• _Problem details_:
Edit the material below so that every instance of "difference" becomes "gap", with all other wording left as it is. Give back the revised lines without the pictures.

Data visualization images
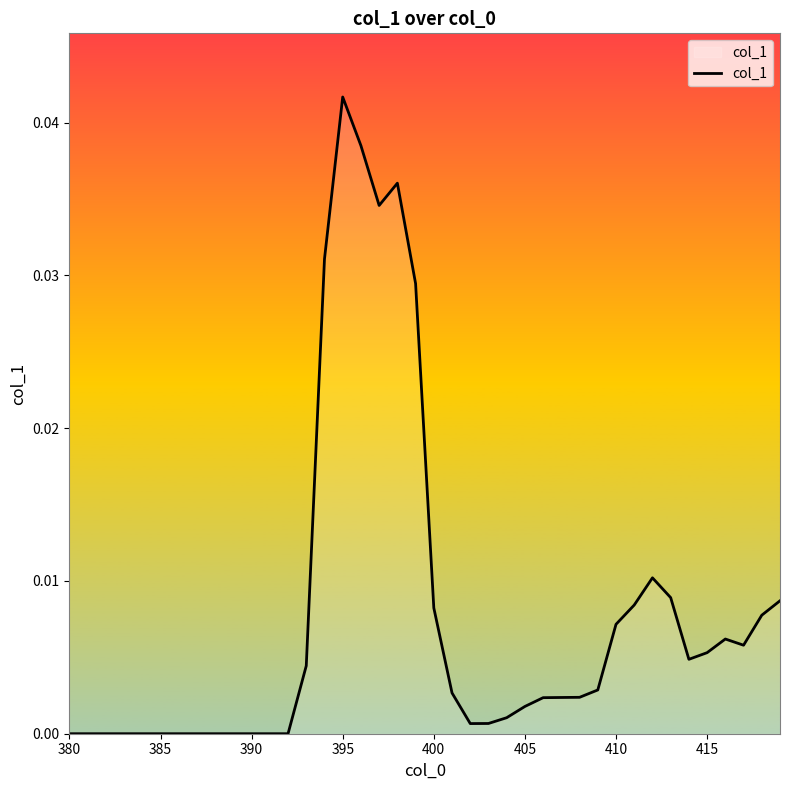

Does the chart display data point markers on the line(s)?

No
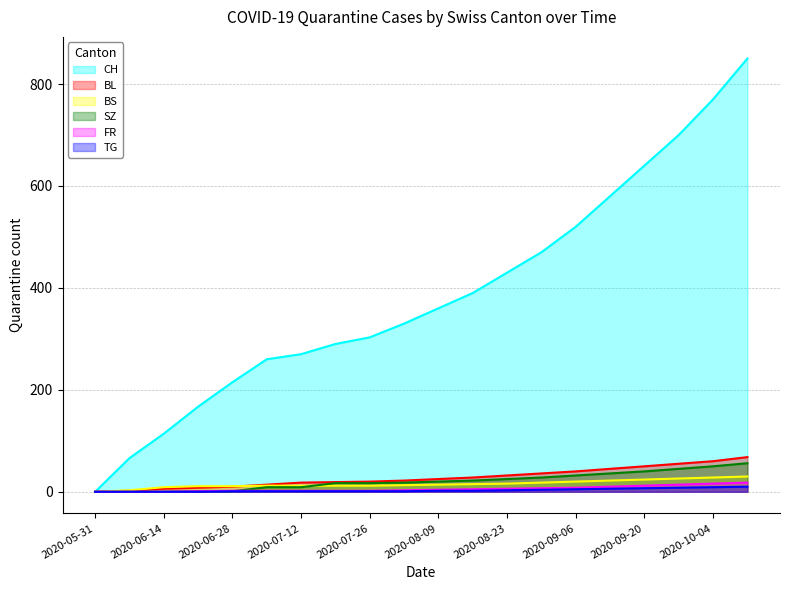

What is the difference between the maximum and minimum values in the BL series?

68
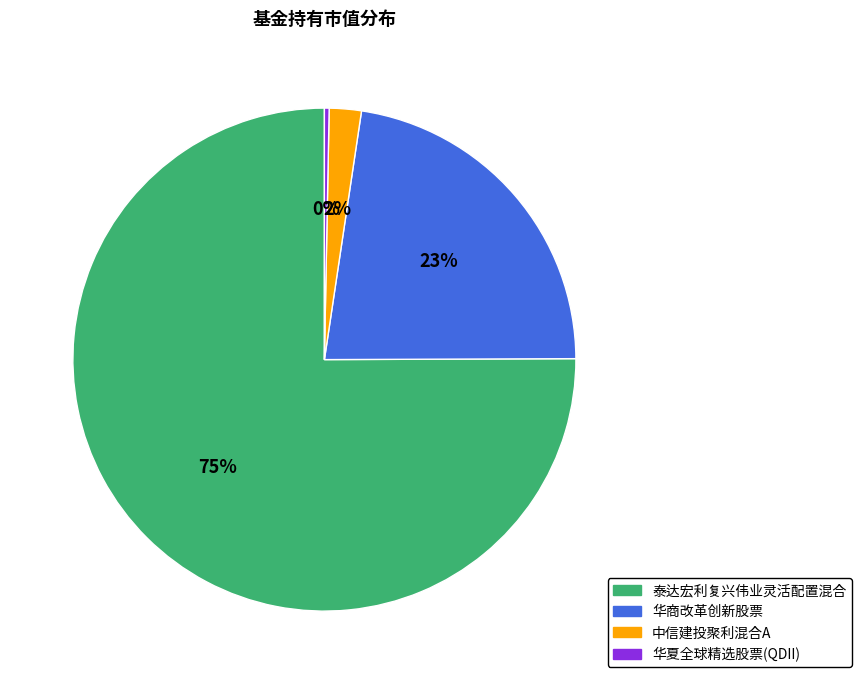

Do 华商改革创新股票 and 华夏全球精选股票(QDII) together represent more than half of the pie?

No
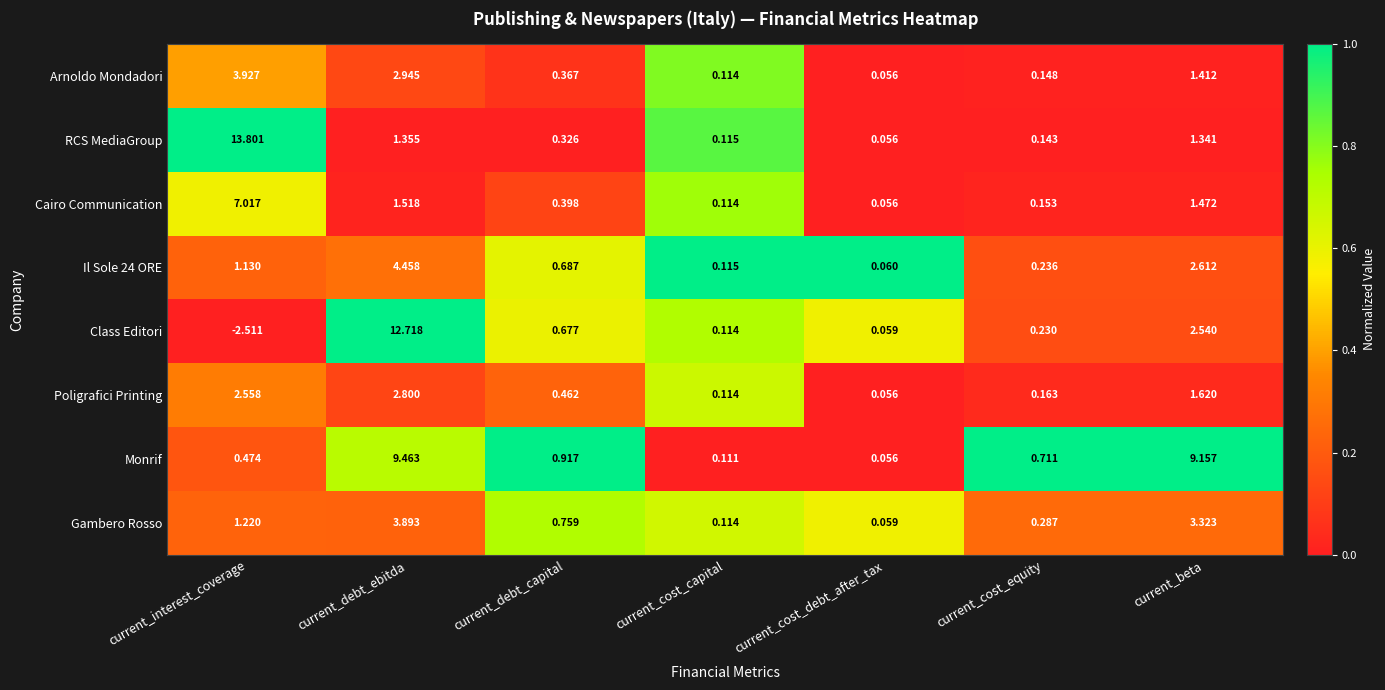

What is the difference between the highest and lowest values at current_debt_capital?

0.6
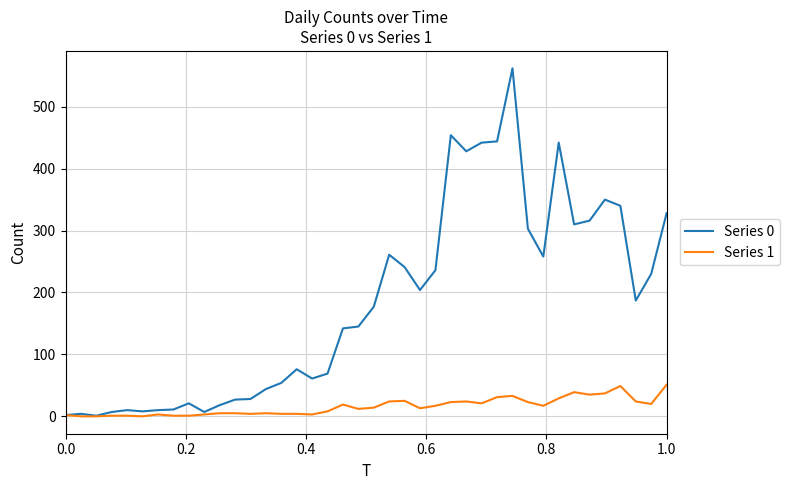

Which series has the widest spread of values?

Series 0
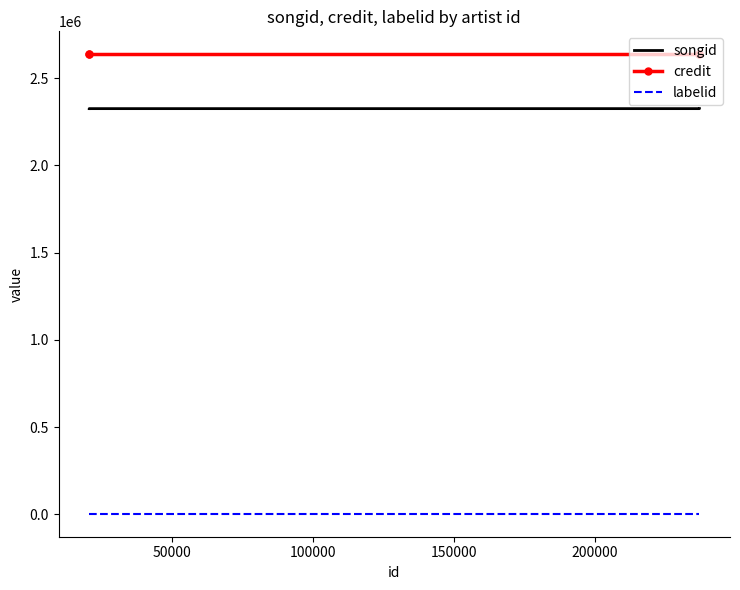

List the series in order of their peak value, highest first.

credit, songid, labelid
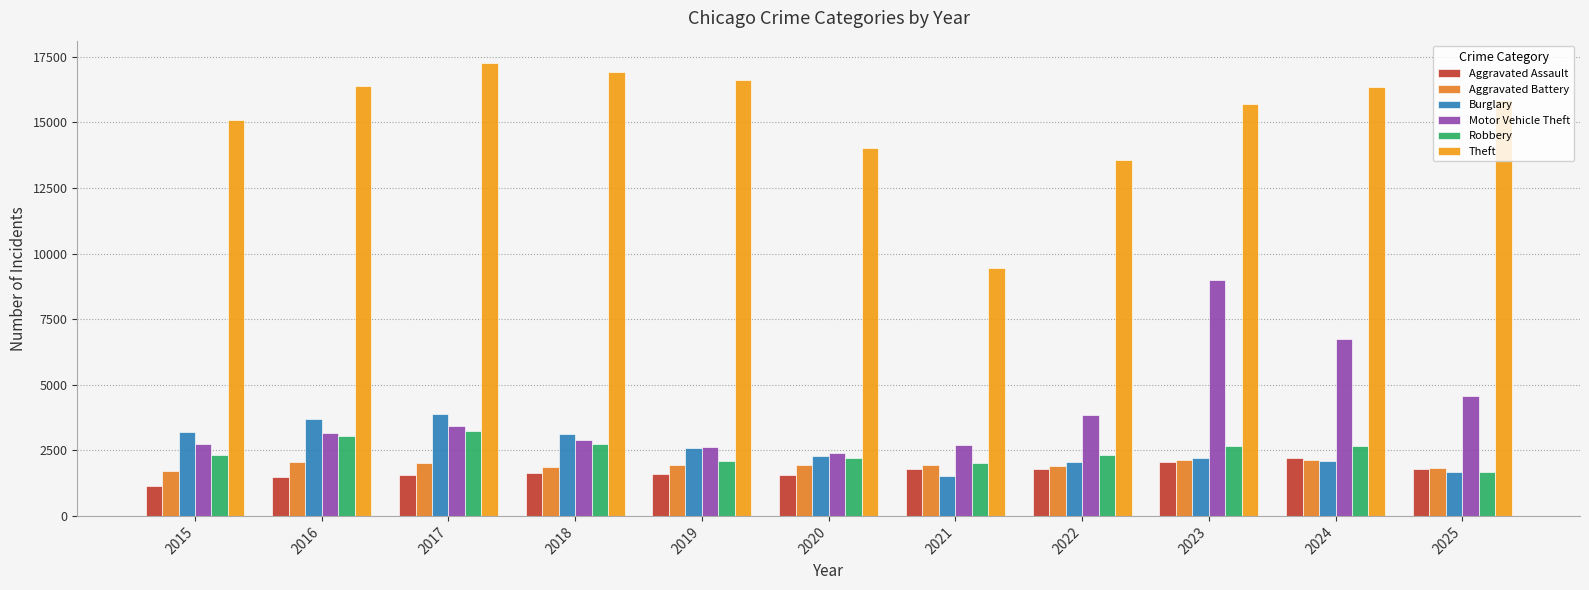

Count the number of data series in this chart.

6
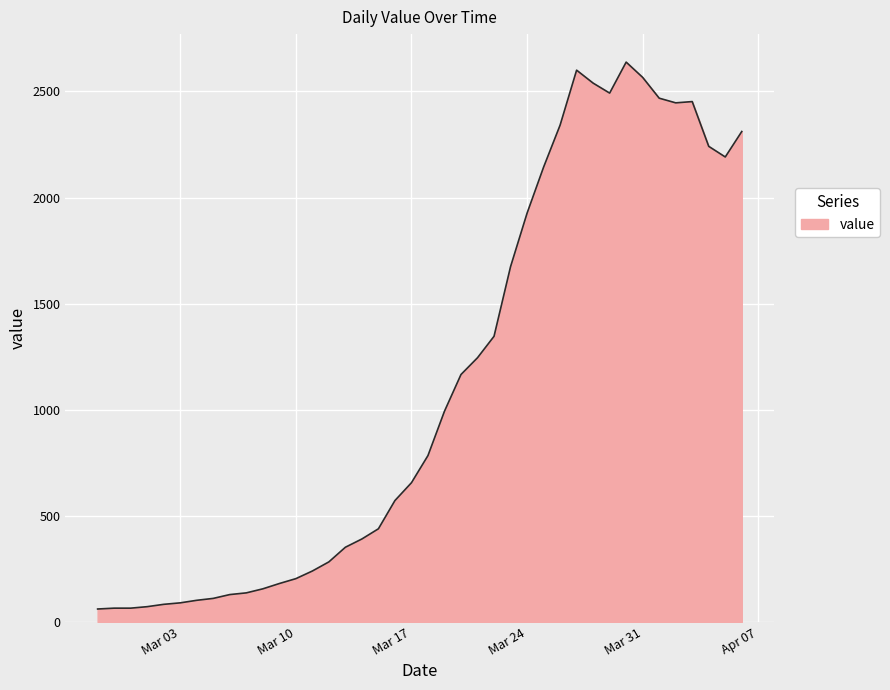

What is the difference between the second highest and second lowest values?

2535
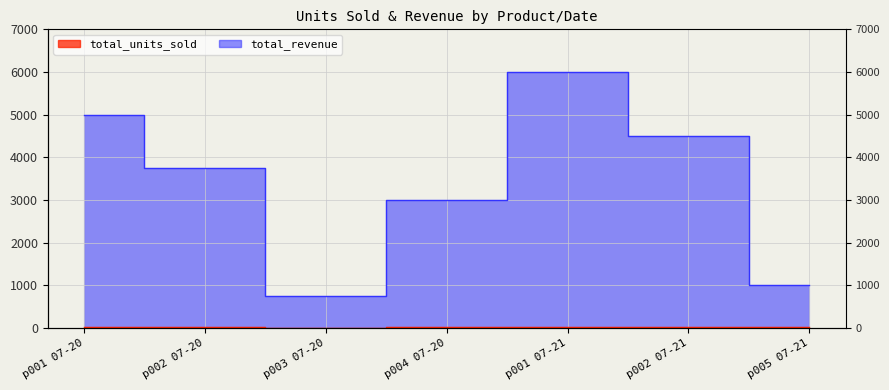

What is the difference between the second highest and minimum values in the total_units_sold series?

20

• _Exercise answer_:
Does the chart display data point markers on the line(s)?

No

What is the gap between the maximum and minimum values in the BL series?

68

Do 华商改革创新股票 and 华夏全球精选股票(QDII) together represent more than half of the pie?

No

What is the gap between the highest and lowest values at current_debt_capital?

0.6

Which series has the widest spread of values?

Series 0

List the series in order of their peak value, highest first.

credit, songid, labelid

Count the number of data series in this chart.

6

What is the gap between the second highest and second lowest values?

2535

What is the gap between the second highest and minimum values in the total_units_sold series?

20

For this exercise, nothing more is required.